Surqualifiée et surexploitée, Rita use de ses talents d’avocate au service d’un gros cabinet plus enclin à blanchir des criminels qu’à servir la justice. Mais une porte de sortie inespérée s’ouvre à elle, aider le chef de cartel Manitas à se retirer des affaires et réaliser le plan qu’il peaufine en secret depuis des années : devenir enfin la femme qu’il a toujours rêvé d’être.
Prix du jury, prix d’interprétation féminine pour l’ensemble du Cast, une course aux Oscars plutôt bien lancée puisqu’il est déjà nommé 6 fois dans la shortlist, « Emilia Pérez » est le nouveau chef d’œuvre du réalisateur Jacques Audiard, grand habitué de la Croisette et multi récompensé avec des œuvres telles que « Un Prophète » en 2009 ou encore « De Rouille et d’Os » en 2012. Audiard, c’est un état d’esprit, une vision précise de son sujet et surtout une envie d’aller là où on ne l’attend pas. D’un film carcéral il passe à un drame sur la reconstruction après un accident, pour ensuite parler de l’intégration (Dheepan), puis un Western (Les Frères Sisters), puis ensuite une comédie dramatique sur la valse des sentiments (Les Olympiades) et maintenant « Emilia Pérez » dont le sujet principal pourrait être le destin d’une personne Transgenre, mais se révèle être bien plus que cela. Et notamment sur ce que ce changement implique de bouleversement dans la vie de la personne en question et dans celle des autres.
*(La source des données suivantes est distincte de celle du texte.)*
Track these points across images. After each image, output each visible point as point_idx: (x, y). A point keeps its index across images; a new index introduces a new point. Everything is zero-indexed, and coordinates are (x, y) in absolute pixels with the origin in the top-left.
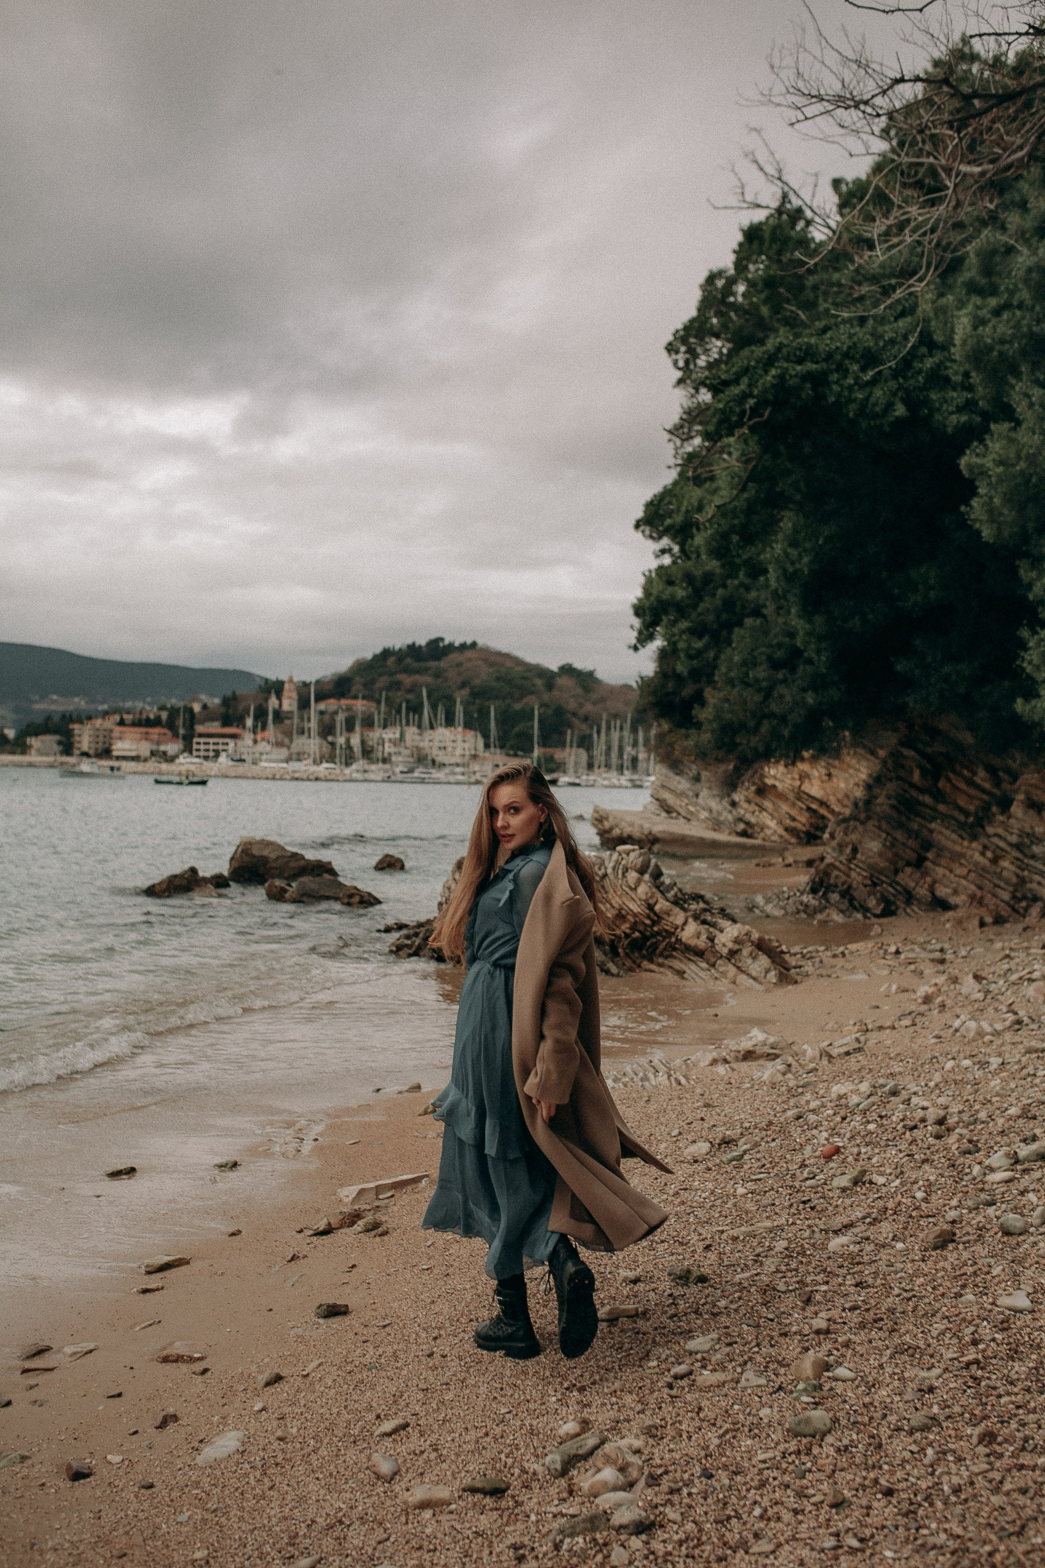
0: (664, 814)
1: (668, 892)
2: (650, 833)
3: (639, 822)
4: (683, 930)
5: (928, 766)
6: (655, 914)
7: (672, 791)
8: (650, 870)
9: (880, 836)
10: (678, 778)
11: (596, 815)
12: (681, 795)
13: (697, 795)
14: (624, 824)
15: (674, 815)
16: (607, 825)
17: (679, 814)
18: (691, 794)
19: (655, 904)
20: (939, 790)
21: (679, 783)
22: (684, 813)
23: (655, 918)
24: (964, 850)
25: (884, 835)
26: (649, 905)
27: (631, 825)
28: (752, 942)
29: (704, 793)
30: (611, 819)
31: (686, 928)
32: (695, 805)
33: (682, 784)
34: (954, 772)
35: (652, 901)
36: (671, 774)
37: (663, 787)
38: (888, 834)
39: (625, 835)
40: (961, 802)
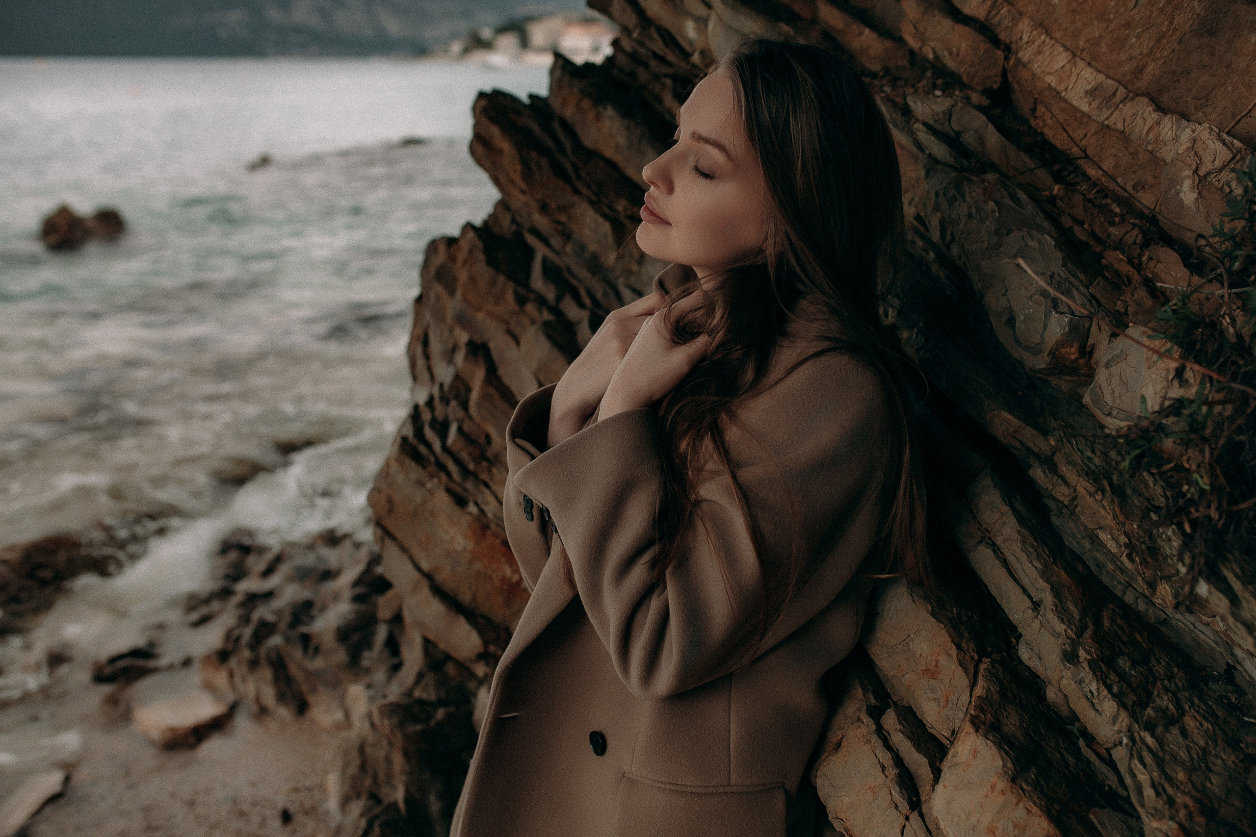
40: (1062, 59)
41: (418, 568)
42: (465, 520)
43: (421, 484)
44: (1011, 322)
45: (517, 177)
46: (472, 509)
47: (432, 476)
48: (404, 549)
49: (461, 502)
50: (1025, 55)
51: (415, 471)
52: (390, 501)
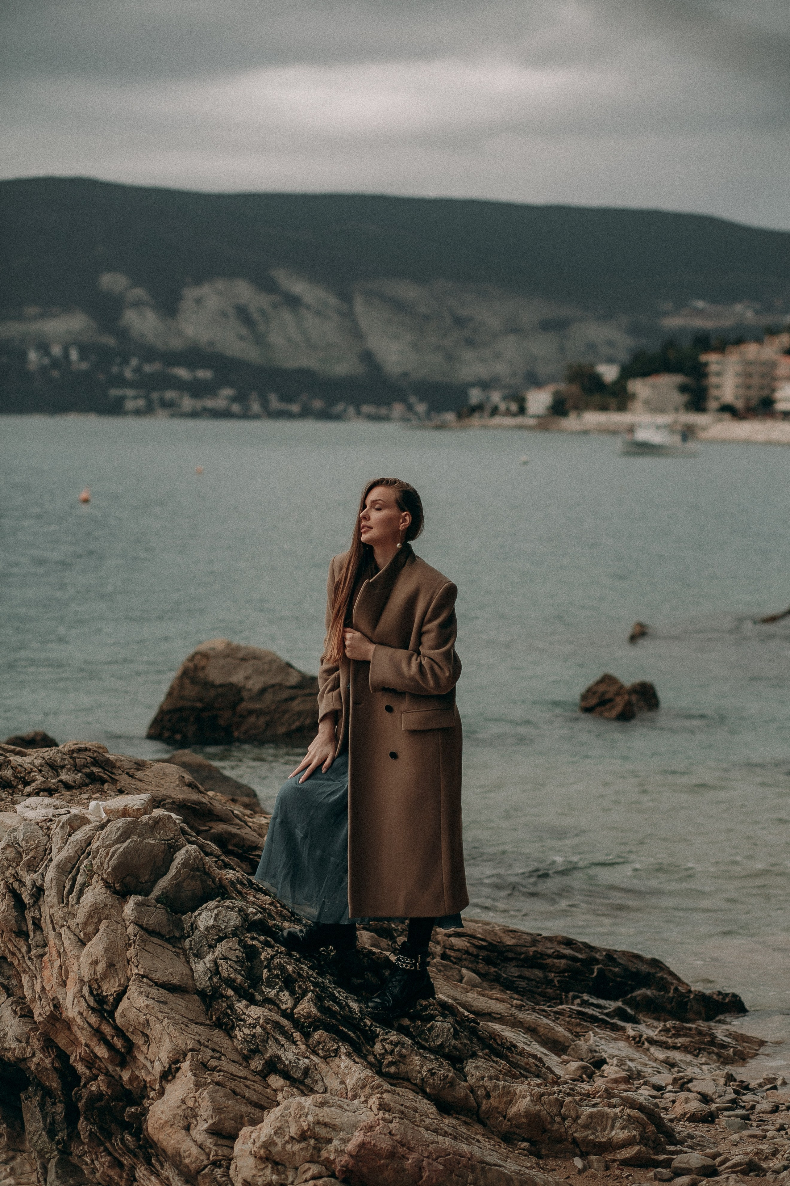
1: (199, 956)
4: (162, 1093)
6: (119, 1032)
8: (164, 882)
19: (119, 997)
23: (118, 1043)
26: (100, 999)
28: (328, 1163)
31: (169, 1087)
35: (110, 988)
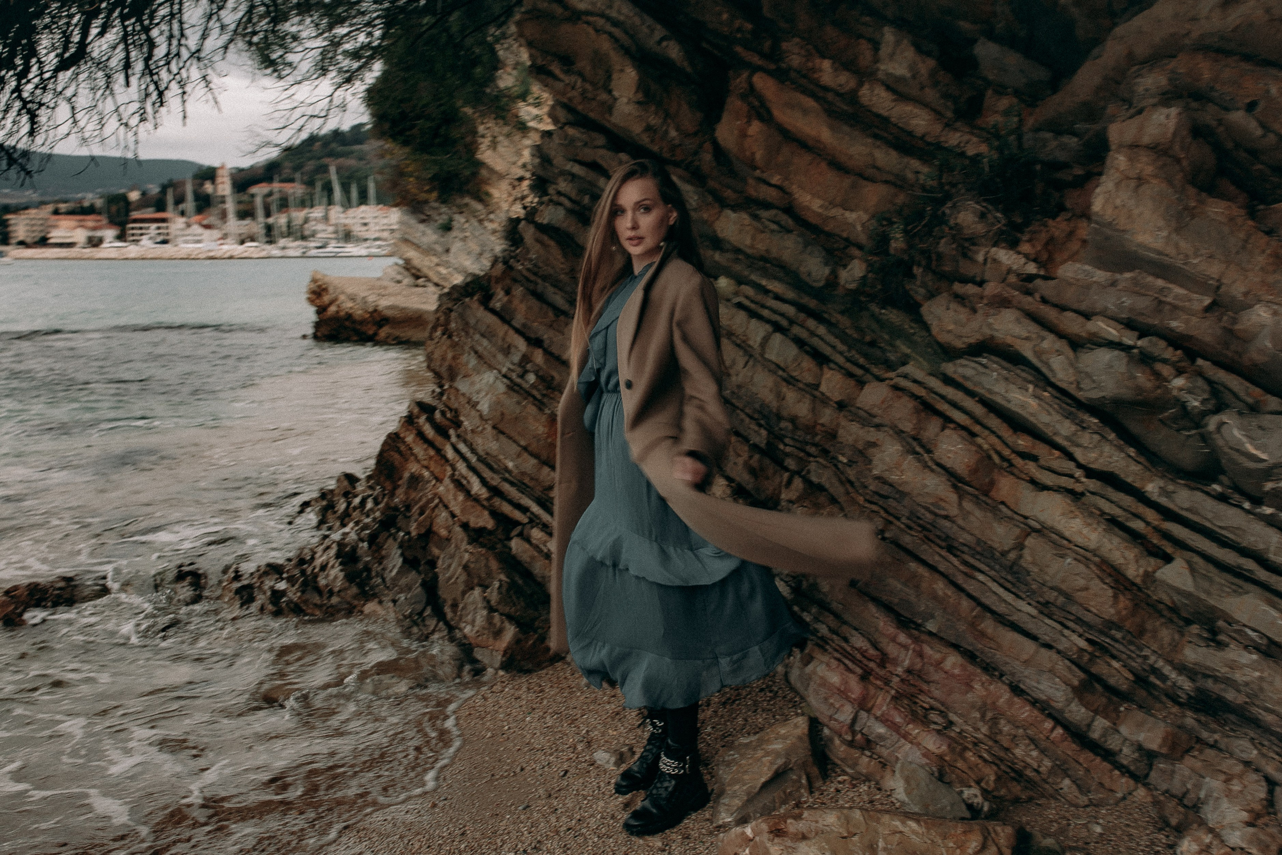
0: (408, 280)
2: (375, 311)
3: (363, 295)
5: (674, 51)
7: (417, 247)
9: (507, 350)
10: (421, 227)
11: (313, 286)
12: (428, 251)
13: (447, 251)
14: (342, 297)
15: (421, 281)
16: (326, 299)
17: (429, 280)
18: (439, 248)
20: (719, 152)
21: (424, 234)
22: (436, 279)
24: (827, 416)
25: (521, 345)
27: (352, 299)
29: (456, 246)
30: (331, 290)
32: (447, 265)
33: (428, 235)
34: (782, 75)
36: (413, 221)
37: (406, 241)
38: (535, 342)
39: (342, 314)
40: (809, 197)
41: (519, 445)
42: (544, 418)
43: (519, 403)
44: (809, 274)
45: (559, 257)
46: (547, 411)
47: (525, 399)
48: (510, 438)
49: (540, 409)
50: (796, 196)
51: (516, 398)
52: (503, 414)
Mais Audiard, qui est parti d’un personnage découvert dans le roman « Ecoute » de Boris Bazon. Un personnage de Narco Trans qui souhaitait se faire opérer, mais non développé dans les chapitres suivant du roman. Jacques Audiard a donc commencé une ébauche de script, puis petit à petit l’histoire a commencé à prendre forme et toujours en se basant sur le roman de Bazon y a apporté quelques changements, notamment sur l’avocat qui devient une avocate et change complètement de caractère. Ce qui surprend déjà dans le scénario, c’est la manière dont Jacques Audiard va s’emparer de ce Narcotrafiquant qui en plus de vouloir changer de sexe espère également changer de vie mais se laisse peu à peu rattraper par ses sentiments et dans le même temps par sa nature profonde. Car c’est bien de cela que parle « Emilia Pérez », de la nature profonde, de ce changement de sexe qui ne peut être une simple lubie, mais un véritable travaille intérieure, une prise de conscience de ce corps qui ne correspond pas à son esprit.
Avec une véritable virtuosité, Jacques Audiard, passe par bien des styles : La comédie Musicale, le drame, le thriller, comédie de Mœurs et même Télénovella. Le réalisateur reste accroché à ses trois personnages : Emilia, qui doit, une fois sa nouvelle apparence assumée et acceptée, refaire sa vie et relier les fils du passé avec le présent. Rita, qui apparaît d’abord comme une avocate ambitieuse qui voit en l’opportunité de travailler pour Perez, mais qui va comprendre toute la difficulté et la souffrance qu’une personne Transgenre doit endurer et le travaille psychologique qui doit se faire pour suivre son parcours. Et puis, bien sûr, Jessi, la femme qui ne sait rien de la transformation de son mari qu’elle croit mort et se retrouve à assumer une vie qu’elle n’avait pas choisi. Jacques Audiard qui ne fait jamais de répétition, en arrivant sur le terrain de la comédie Musicale, a du se prêter à l’exercice et cela donne une œuvre d’une puissance rare, qui lève un voile sur la Transidentité avec une pudeur et une force remarquable qui n’est jamais hors sujet et encore moins pathos, bien au contraire, il montre la force et la souffrance du parcours d’Emilia.
Et pour conclure, il est impossible de ne pas parler de la performance d’une rare intensité et d’une justesse touchante et souvent déchirante de Karla Sofia Gascon (Rebelde), une actrice Transgenre, qui a aidé Jacques Audiard dans l’écriture de son scénario e répondant aux questions personnelles du réalisateurs qui souhaitait mieux connaître son parcours afin de mieux cerner son personnage. Face à elle, Zoé Saldana (Les Gardiens de la Galaxie), impeccable de précision et de force, qui s’éloigne radicalement de ce que Hollywood lui a offert ces derniers temps entre super-héros et saga de science-Fiction. Et enfin Selena Gomez, s’écartant le temps d’un film de sa série « Only Murder in the Building » qui livre une prestation entre tristesse déchirante et colère parfaitement maitrisée. Autant dire une nouvelle œuvre majeure de Jacques Audiard, à découvrir d’urgence, si cela n’a pas été déjà fait.